Risks & Complications

  • Infection: Risk of infection at the surgical site.
  • Bleeding: Risk of excessive bleeding during or after surgery.
  • Nerve Damage: Potential for nerve injury during surgery.
  • Non-Union or Malunion: Failure of the bones to heal properly.
  • Implant Failure: Risk of metal hardware loosening or breaking.
  • Residual Curve: Remaining curvature after surgery.

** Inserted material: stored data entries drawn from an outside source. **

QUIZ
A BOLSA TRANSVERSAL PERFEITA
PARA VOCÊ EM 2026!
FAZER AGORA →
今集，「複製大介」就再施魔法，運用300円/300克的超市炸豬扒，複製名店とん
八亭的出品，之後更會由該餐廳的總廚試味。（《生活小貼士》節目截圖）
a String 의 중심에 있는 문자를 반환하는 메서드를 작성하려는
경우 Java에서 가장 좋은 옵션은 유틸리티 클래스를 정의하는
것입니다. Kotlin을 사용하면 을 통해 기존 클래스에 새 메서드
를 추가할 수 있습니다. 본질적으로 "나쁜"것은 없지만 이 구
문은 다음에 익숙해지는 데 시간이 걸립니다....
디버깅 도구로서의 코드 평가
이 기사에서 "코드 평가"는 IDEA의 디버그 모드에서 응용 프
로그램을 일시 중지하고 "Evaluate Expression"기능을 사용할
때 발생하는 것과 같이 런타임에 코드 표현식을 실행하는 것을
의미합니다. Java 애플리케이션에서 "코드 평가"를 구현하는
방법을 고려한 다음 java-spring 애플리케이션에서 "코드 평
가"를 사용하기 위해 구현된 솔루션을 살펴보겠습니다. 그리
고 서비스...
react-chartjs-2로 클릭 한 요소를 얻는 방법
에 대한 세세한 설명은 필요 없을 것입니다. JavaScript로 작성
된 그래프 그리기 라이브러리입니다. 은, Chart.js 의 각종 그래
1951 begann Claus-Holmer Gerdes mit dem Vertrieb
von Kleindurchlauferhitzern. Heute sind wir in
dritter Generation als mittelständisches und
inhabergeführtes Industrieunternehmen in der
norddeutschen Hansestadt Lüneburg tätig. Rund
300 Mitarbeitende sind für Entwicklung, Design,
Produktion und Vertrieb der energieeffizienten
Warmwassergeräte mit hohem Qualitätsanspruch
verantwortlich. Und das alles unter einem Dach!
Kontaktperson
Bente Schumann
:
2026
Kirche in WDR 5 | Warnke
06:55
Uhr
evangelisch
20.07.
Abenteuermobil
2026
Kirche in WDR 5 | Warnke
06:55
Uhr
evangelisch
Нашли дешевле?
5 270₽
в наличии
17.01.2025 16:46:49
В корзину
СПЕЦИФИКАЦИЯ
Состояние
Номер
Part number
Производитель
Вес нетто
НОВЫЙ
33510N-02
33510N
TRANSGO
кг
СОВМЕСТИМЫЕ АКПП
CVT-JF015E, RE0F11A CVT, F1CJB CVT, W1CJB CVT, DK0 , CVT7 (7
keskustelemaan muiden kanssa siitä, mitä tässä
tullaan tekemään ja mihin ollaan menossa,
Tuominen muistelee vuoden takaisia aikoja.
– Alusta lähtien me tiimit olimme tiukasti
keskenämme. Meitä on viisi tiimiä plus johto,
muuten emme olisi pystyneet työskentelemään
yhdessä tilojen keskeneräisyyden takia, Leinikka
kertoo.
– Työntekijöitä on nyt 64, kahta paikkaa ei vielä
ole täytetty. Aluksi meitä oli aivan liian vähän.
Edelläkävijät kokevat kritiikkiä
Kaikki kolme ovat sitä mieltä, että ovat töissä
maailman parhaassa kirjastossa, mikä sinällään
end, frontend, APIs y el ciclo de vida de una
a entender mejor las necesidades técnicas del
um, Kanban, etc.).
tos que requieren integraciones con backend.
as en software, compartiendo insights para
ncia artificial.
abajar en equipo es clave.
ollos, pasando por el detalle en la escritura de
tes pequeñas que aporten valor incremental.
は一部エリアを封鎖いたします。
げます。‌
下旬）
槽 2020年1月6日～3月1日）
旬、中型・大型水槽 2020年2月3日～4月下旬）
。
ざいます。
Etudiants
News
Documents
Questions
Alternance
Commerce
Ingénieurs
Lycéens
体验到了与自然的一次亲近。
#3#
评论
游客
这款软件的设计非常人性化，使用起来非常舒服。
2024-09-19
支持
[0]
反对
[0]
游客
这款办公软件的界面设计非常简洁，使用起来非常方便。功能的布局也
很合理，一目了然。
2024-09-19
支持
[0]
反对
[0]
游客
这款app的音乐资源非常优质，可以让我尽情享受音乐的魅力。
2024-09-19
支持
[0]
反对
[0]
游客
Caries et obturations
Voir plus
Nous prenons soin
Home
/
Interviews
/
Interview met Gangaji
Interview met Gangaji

  • Pain Relief: Significant reduction or elimination of pain.
  • Improved Appearance: Enhanced cosmetic appearance and posture.
  • Increased Mobility: Improved ability to perform daily activities.
  • Prevention of Progression: Stabilizing the spine to prevent further curvature.


How is scoliosis detected?
Scoliosis is often detected through physical exams, such as the Adam’s forward bend test, and confirmed with X-rays.

Can scoliosis be prevented?
There is no known way to prevent scoliosis, but early detection and treatment can prevent progression.

How effective is bracing for scoliosis?
Bracing can be effective in preventing curve progression in growing children and adolescents, but it does not correct the existing curve.

Will scoliosis cause back pain?
While scoliosis can cause back pain, especially in adults or severe cases, many individuals with scoliosis do not experience significant pain.

Can adults develop scoliosis?
Yes, adults can develop degenerative scoliosis due to age-related changes in the spine or have a progression of a previously undiagnosed adolescent scoliosis.